*Data extracted from a collection*:
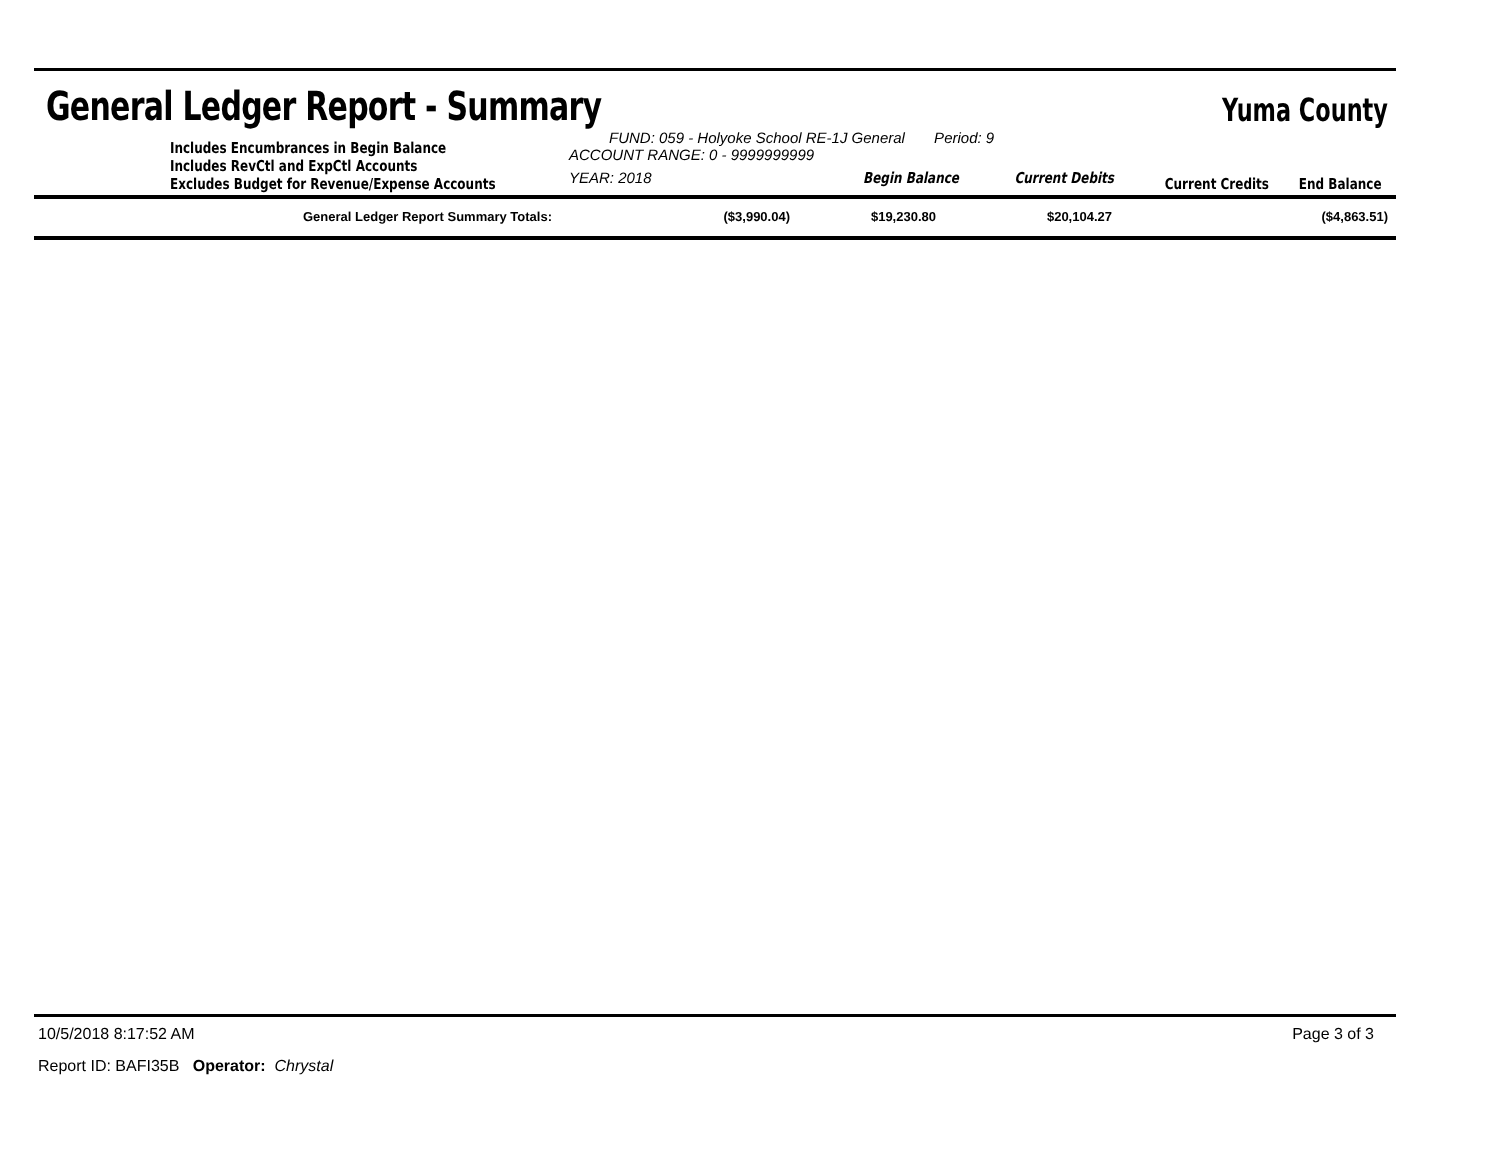General Ledger Report - Summary
Yuma County
Includes Encumbrances in Begin Balance
Includes RevCtl and ExpCtl Accounts
Excludes Budget for Revenue/Expense Accounts
FUND: 059 - Holyoke School RE-1J General Period: 9
ACCOUNT RANGE: 0 - 9999999999
YEAR: 2018 Begin Balance Current Debits
Current Credits End Balance
| General Ledger Report Summary Totals: | ($3,990.04) | $19,230.80 | $20,104.27 | ($4,863.51) |
10/5/2018 8:17:52 AM Page 3 of 3
Report ID: BAFI35B Operator: Chrystal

*WHAT IS REQUIRED*: Write out all the entries again, word for word, and print no images.

*RESPONSE TO THE EXERCISE*:
General Ledger Report - Summary
Yuma County
Includes Encumbrances in Begin Balance
Includes RevCtl and ExpCtl Accounts
Excludes Budget for Revenue/Expense Accounts
FUND: 059 - Holyoke School RE-1J General Period: 9
ACCOUNT RANGE: 0 - 9999999999
YEAR: 2018 Begin Balance Current Debits
Current Credits End Balance
| General Ledger Report Summary Totals: | ($3,990.04) | $19,230.80 | $20,104.27 | ($4,863.51) |
10/5/2018 8:17:52 AM Page 3 of 3
Report ID: BAFI35B Operator: Chrystal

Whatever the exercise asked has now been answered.